Liebe Yuko, Du hast für ONIGIRI auf Elemente Deiner eigenen Geschichte zurückgegriffen, aber keine Biografie geschrieben, sondern einen Roman. Wie fühlt sich das beim Schreiben an, wenn man mit sich selbst anfängt, dann auf dieser Grundlage aber Figuren und eine Handlung entwickelt, die eine eigene Dynamik haben?

Yuko Kuhn: „Als ich 2019 begonnen habe mit dem Schreiben, wusste ich nicht, um was es gehen würde in meiner Ansammlung an Miniaturen. Es hat sich intuitiv ergeben – von einer realen Erinnerung zur nächsten, einem fiktiven Bild zum anderen. Irgendwann wurde klar, dass es ein Text über meine Mutter werden würde.

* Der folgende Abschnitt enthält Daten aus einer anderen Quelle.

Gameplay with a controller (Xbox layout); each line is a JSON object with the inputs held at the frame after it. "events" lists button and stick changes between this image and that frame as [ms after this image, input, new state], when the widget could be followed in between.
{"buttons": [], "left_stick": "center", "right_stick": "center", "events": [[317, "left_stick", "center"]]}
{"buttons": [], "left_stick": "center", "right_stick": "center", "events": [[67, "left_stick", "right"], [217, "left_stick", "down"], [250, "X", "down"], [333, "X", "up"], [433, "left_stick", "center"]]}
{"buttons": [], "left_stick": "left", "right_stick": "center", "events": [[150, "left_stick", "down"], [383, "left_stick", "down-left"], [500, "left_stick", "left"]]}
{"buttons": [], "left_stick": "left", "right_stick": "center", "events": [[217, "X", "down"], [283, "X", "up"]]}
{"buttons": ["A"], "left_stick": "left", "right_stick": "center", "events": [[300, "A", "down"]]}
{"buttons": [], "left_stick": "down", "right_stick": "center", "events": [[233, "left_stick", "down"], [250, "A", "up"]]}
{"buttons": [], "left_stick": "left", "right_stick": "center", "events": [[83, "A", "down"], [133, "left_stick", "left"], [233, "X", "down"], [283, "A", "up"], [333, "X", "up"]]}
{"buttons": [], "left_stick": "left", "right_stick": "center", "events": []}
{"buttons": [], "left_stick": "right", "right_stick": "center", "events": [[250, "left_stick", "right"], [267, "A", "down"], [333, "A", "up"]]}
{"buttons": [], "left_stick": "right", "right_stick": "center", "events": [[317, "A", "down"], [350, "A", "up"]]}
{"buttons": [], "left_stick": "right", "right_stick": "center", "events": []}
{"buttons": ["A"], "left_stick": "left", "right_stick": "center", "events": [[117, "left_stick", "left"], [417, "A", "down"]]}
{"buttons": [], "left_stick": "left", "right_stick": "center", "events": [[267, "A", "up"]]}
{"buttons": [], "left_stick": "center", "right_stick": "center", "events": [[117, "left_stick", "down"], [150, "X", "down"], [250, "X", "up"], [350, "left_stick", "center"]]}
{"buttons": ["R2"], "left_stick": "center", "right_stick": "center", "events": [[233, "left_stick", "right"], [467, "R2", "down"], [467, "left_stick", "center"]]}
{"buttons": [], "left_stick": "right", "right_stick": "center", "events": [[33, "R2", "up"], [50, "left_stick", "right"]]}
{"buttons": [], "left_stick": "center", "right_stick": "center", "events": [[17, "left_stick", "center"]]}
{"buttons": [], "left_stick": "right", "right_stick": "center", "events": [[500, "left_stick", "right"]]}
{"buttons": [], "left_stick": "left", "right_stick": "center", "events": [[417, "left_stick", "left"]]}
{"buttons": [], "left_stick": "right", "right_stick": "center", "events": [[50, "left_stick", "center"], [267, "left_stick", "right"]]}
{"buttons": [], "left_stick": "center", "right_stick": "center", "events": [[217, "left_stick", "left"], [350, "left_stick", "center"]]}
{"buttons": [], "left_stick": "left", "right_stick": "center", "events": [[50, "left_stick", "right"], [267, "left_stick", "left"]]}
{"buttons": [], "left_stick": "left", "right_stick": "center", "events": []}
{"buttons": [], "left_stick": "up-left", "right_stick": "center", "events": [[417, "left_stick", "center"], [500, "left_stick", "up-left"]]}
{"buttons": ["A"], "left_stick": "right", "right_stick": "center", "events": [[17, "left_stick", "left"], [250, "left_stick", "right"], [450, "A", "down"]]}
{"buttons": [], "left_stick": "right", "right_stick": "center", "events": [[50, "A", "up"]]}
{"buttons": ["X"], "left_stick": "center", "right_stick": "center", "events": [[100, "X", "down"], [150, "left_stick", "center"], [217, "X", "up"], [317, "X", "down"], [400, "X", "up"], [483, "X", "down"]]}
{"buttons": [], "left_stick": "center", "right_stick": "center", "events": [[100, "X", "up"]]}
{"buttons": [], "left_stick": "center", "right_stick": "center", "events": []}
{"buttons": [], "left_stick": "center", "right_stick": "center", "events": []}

Da war dieser dringliche Wunsch, sie zu ergründen, ihr gerecht zu werden. Über die Jahre bin ich immer mehr zurückgetreten, um die Regie zu übernehmen, es galt, die vielen kleinen Teile in einen Zusammenhang zu bringen, bis es diese Geschichte wurde – eine sehr persönliche, aber auch, hoffentlich, eine universelle. Ich fühle mich all meinen Figuren nahe, sie sind ein Teil von mir. Wir alle erzählen uns permanent eine Geschichte, um uns mit der Welt und uns selbst in Einklang zu bringen. Schreiben ist für mich Aussöhnung und Umdeutung.“

ONIGIRI erzählt die Geschichte einer Frau, die mit ihrer an Demenz erkrankter Mutter eine letzte Reise in deren japanische Heimat unternimmt: Es ist eine Mutter-Tochter-Geschichte, ein Familienporträt, erzählt aber auch von verschiedenen Aspekten des Loslassens. Welcher Aspekt war Dir beim Schreiben besonders wichtig?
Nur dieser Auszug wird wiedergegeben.